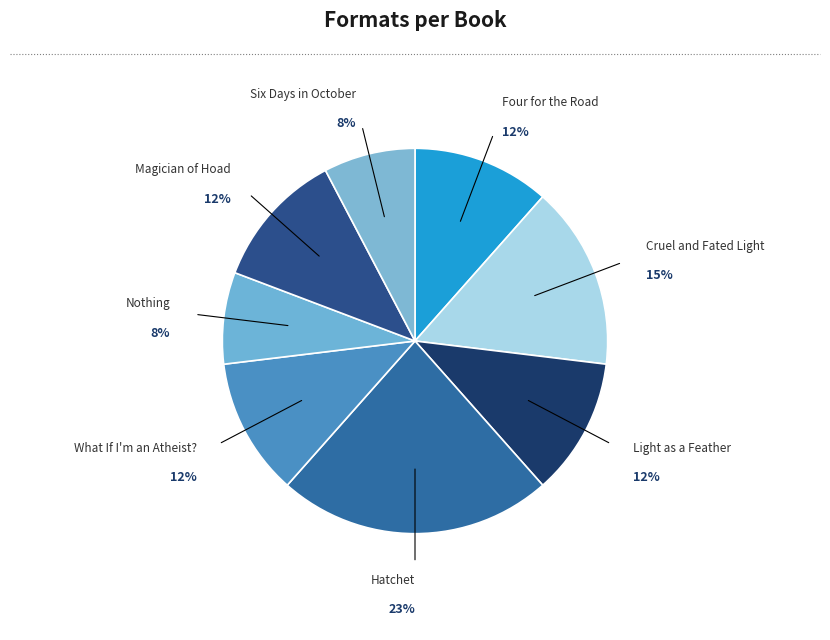

Which slice is the largest?

Hatchet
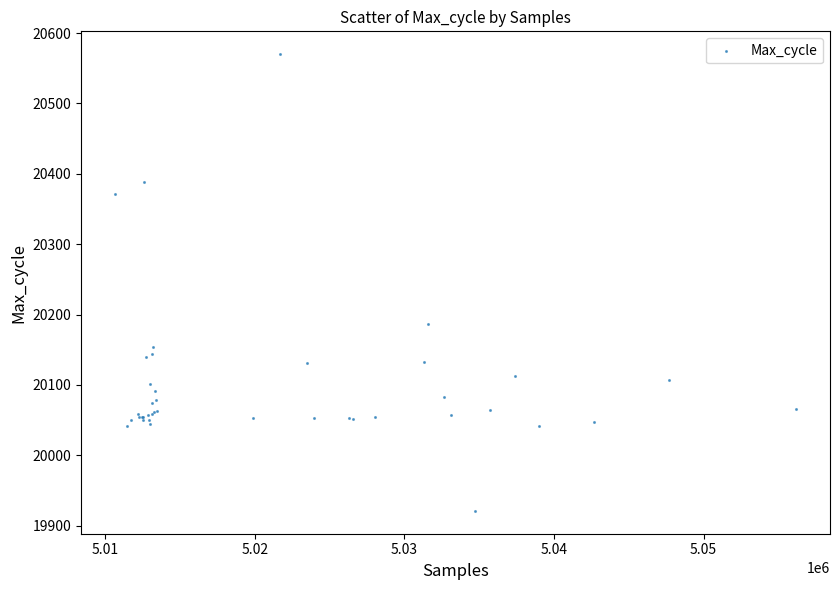

What Y value in the scatter plot is closest to 20245?

20186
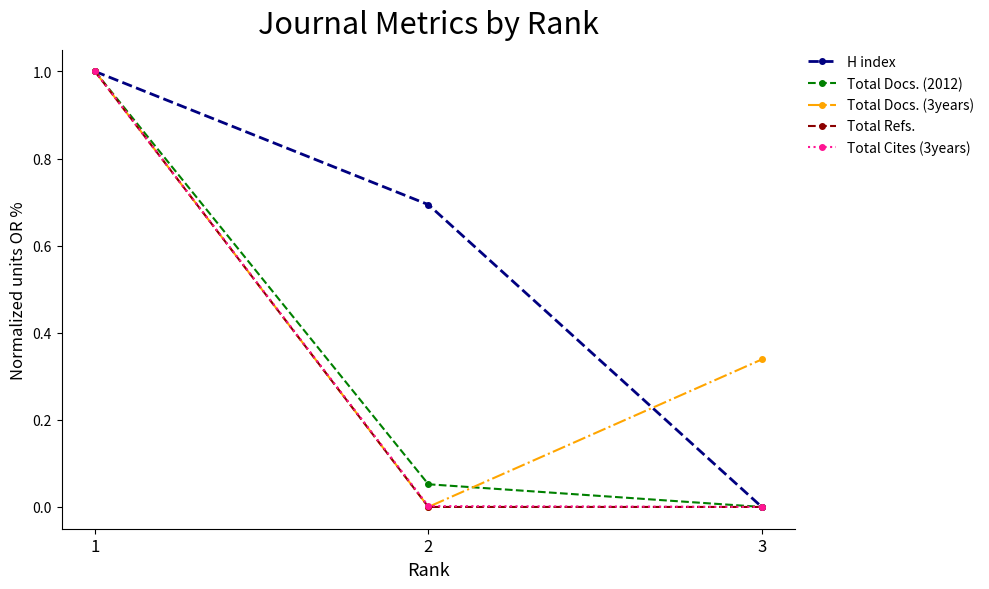

Between 2 and 3, which series saw the biggest shift?

H index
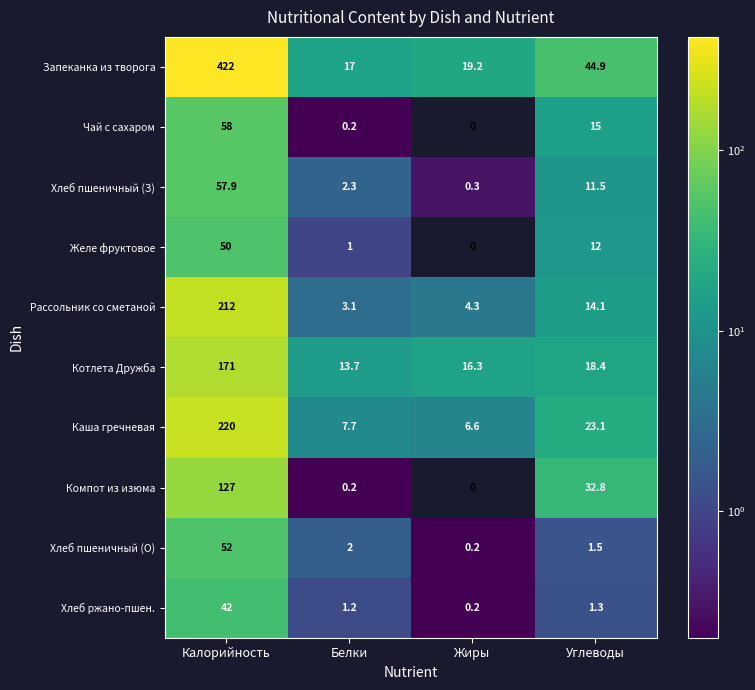

How many categories are shown in the chart?

4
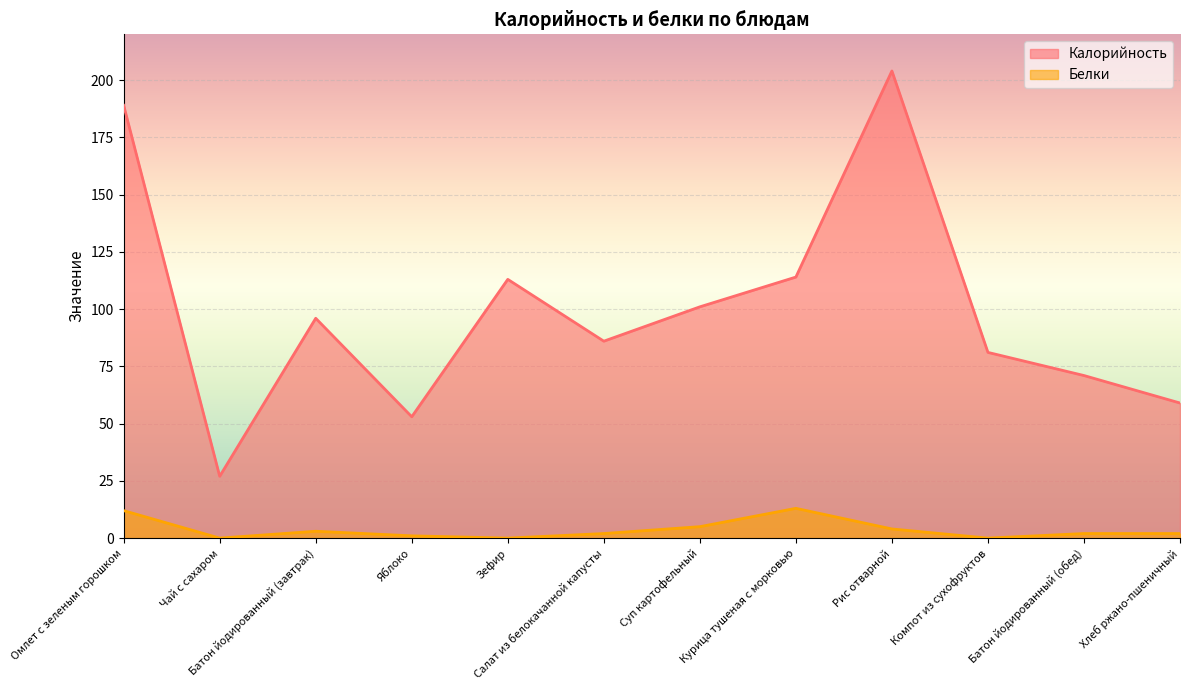

What is the label of the 9th point from the left?

Рис отварной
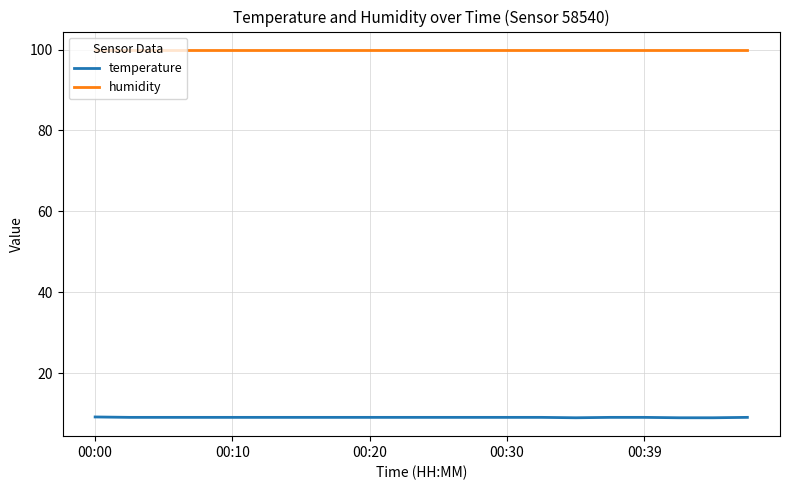

Rank the series by their maximum value, from highest to lowest.

humidity, temperature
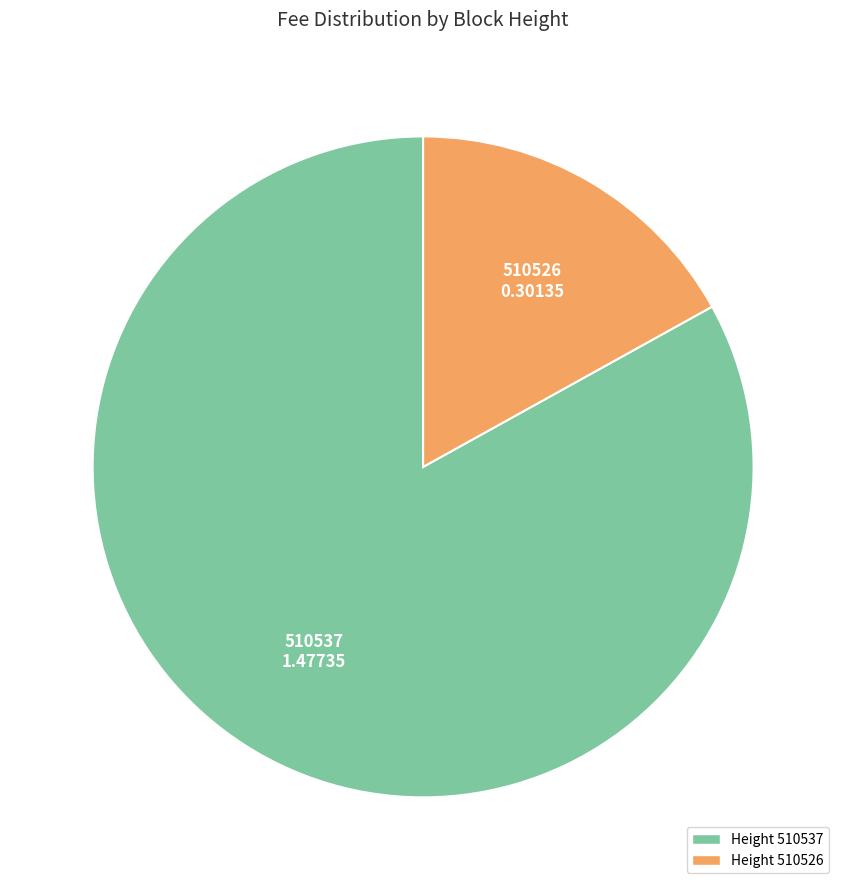

Count the number of slices in the pie.

2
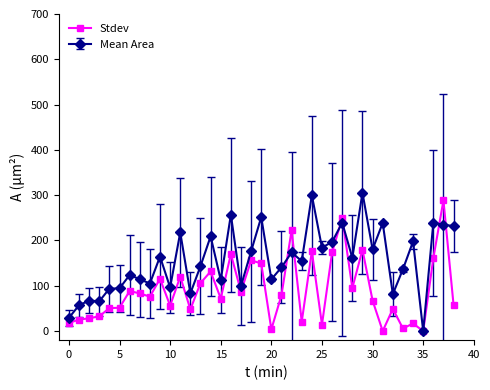

What is the greatest value displayed?

305.5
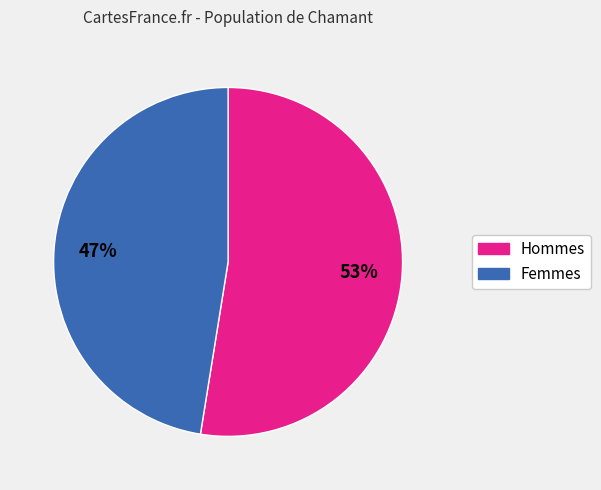

To the nearest percent, what is the average slice percentage?

50%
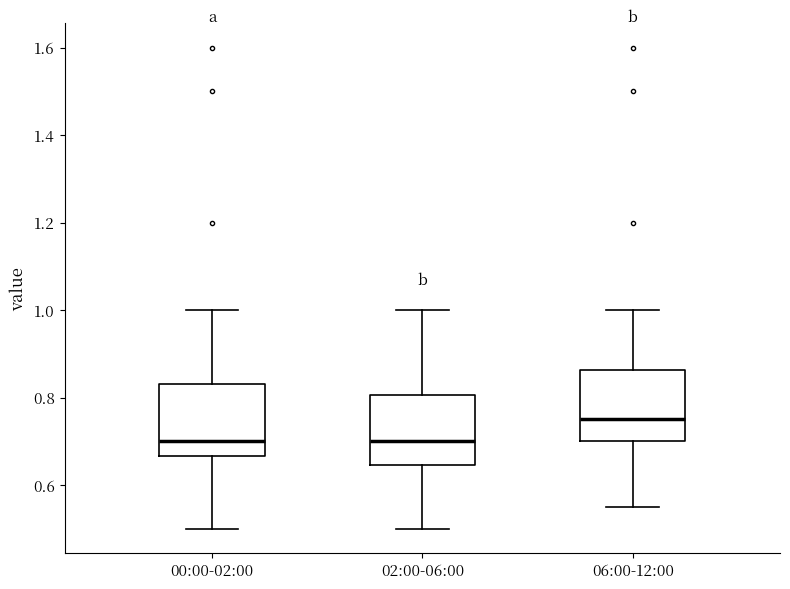

Where is the lower edge of the box for 00:00-02:00 on the y-axis? The values are not printed on the chart, so give them approximately, as read against the axis.

0.66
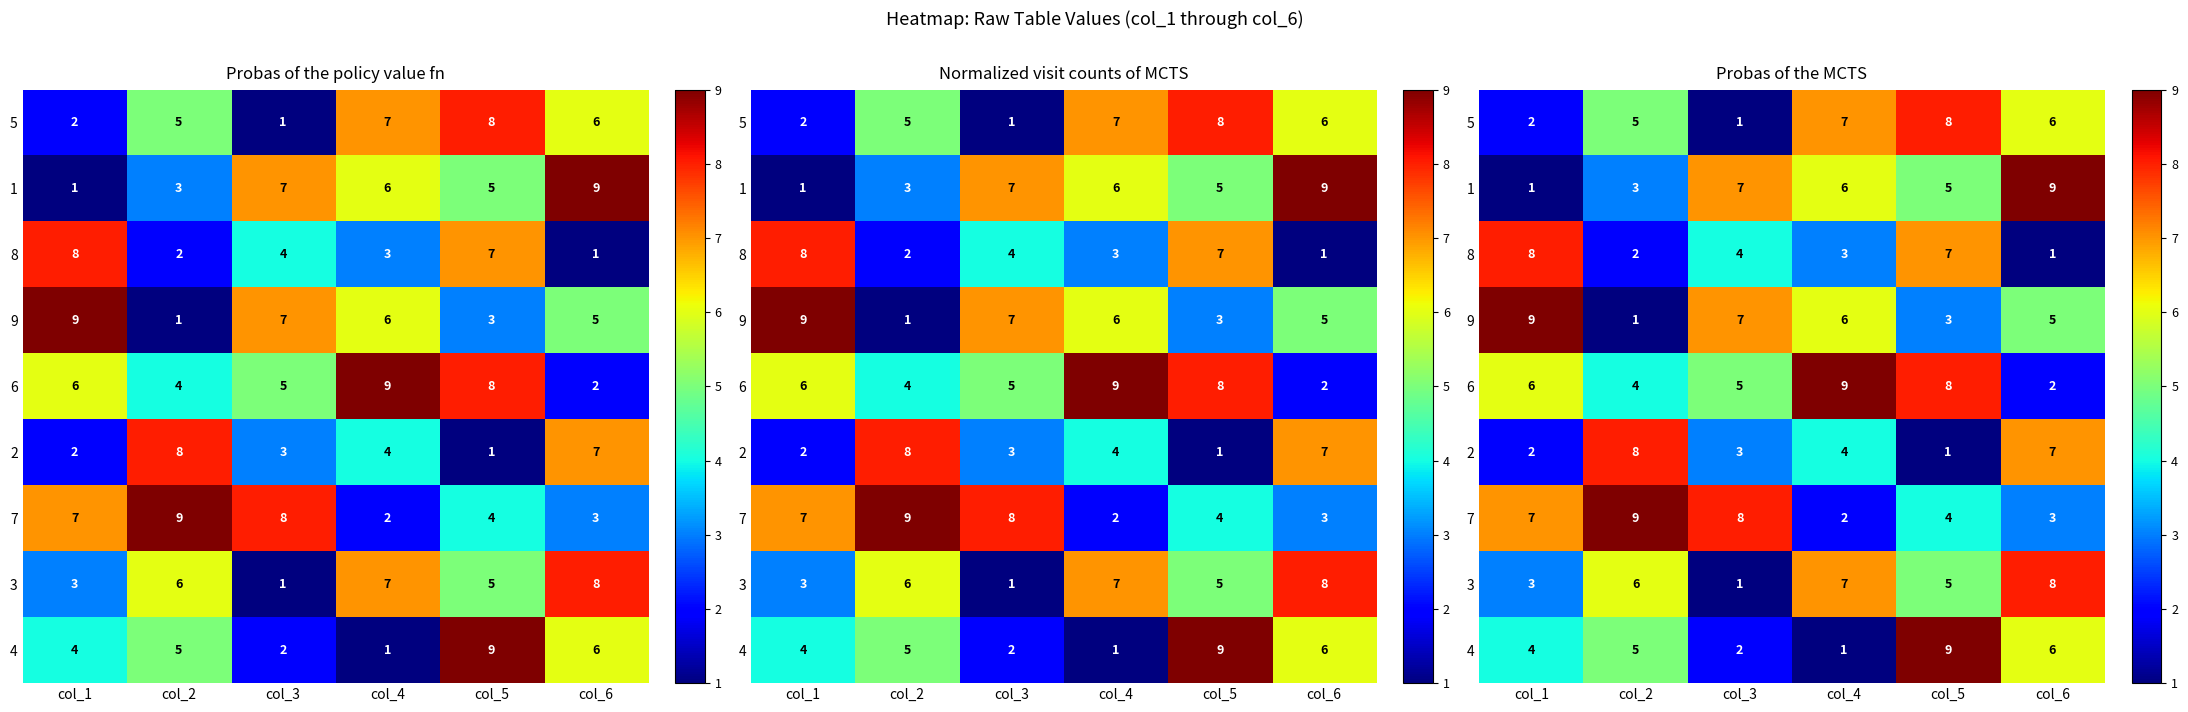

The 2 series shows 2 at col_5. True or false?

False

**Work request:** Copy all of the rows above word for word, leaving out the pictures.

**Task result:**
Which slice is the largest?

Hatchet

What Y value in the scatter plot is closest to 20245?

20186

Between 2 and 3, which series saw the biggest shift?

H index

How many categories are shown in the chart?

4

What is the label of the 9th point from the left?

Рис отварной

Rank the series by their maximum value, from highest to lowest.

humidity, temperature

Count the number of slices in the pie.

2

What is the greatest value displayed?

305.5

To the nearest percent, what is the average slice percentage?

50%

Where is the lower edge of the box for 00:00-02:00 on the y-axis? The values are not printed on the chart, so give them approximately, as read against the axis.

0.66

The 2 series shows 2 at col_5. True or false?

False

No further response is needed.